Exactly. It’s like BUGS that way. Whereas in PyMC, you have things like `Normal("y", mu=intercept + slope * x, sigma=sigma, observed=y)` where `observed=y` is part of the model code for observations whereas something like `y = Normal(...)` would be used for parameters.

I just did a search through your examples and see you have an example

``````data = pm.MutableData("data", observed_data[0])
...
pm.Normal("y", mu=mu, sigma=1, observed=data)
``````

which gives you some of what I was looking for in terms of allowing you to plug-and-play different data in the same model (I think). But it still builds `observed=data` in. So what I was wondering if there’s a way you could write a single PyMC model that you could use for data simulation to do something like simulation based calibration.

The other thing BUGS does which is super-convenient is allow partially instantiated variables (R directly supports this, too, which is costly in compute but useful). So you can do posterior prediction in a regression of `y` on `x` by having a partially known `y` and fully known `x`. In Stan this all has to get declared up front. We precompile the C++ class for the model with all of the data, parameters and generated quantities declared as such, but we don’t construct an instance until we have data. New data means an entirely new model instance because our models are immutable once constructed.

@bob-carpenter I moved the thread to its own topic.

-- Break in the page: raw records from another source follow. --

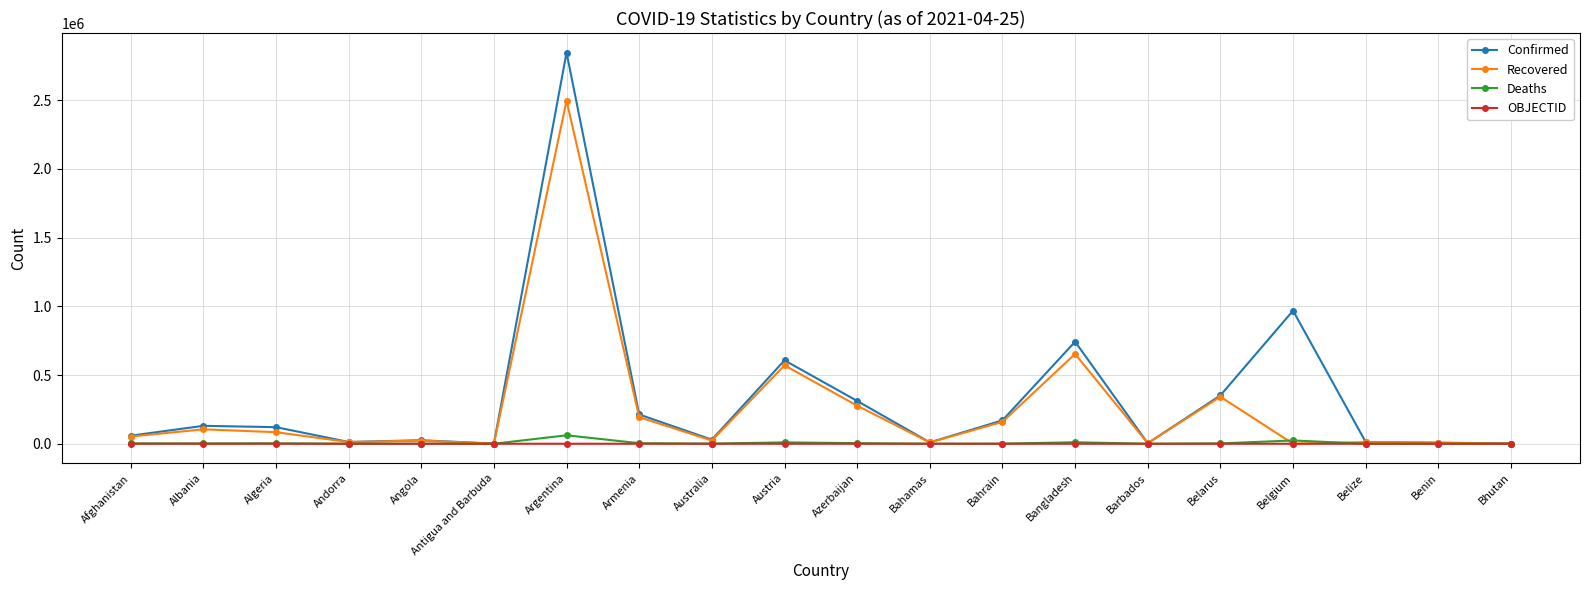

What is the average value of the Recovered series?

251327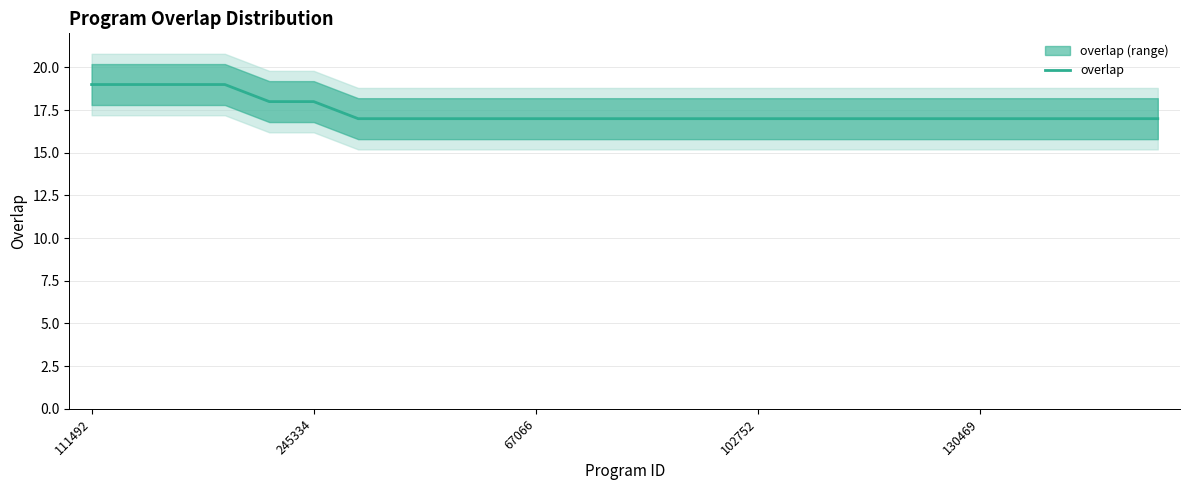

True or false: overlap has a value of 17 at 67066.

True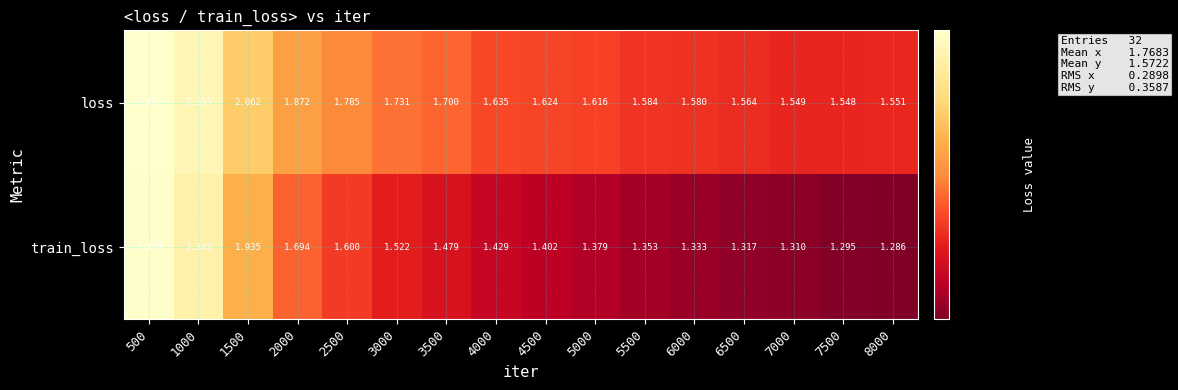

Rank the series by their maximum value, from highest to lowest.

loss, train_loss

You can use `pm.observe` to define observed nodes in pre-existing model thse days. You can also do a lot of model mutation with `pm.do`, including setting parameters to specific values, taking prior predictive draws and then conditioning on those for calibration workflows.

Our README shows an example of such workflow: pymc/README.rst at main · pymc-devs/pymc · GitHub

Colab that was used as the basis for that readme section: Google Colab

I didn’t follow this part. Could you give it another try?

BUGS lets you have missing data, for example,

``````y = c(3.2, 1.9, NA, NA)
x = c(1.5, 2.8, 3.1, -1.3)
``````

A BUGS model like

``````y ~ dnorm(alpha + beta * x, sigma)
alpha ~ dnorm(0, 1)
beta ~ dnorm(0, 1);
sigma ~ dlnorm(0, 1)
``````

and use the above `x, y` as data, then you get posterior predictive inference for `y[3]` and `y[4]`. If you write a probabilistic model for `x`, then you can impute missing covariates. It’s super convenient.

Ahh, I see. PyMC does exactly the same when it finds nan in the observation (but not yet when observations are set via the pm.observe command).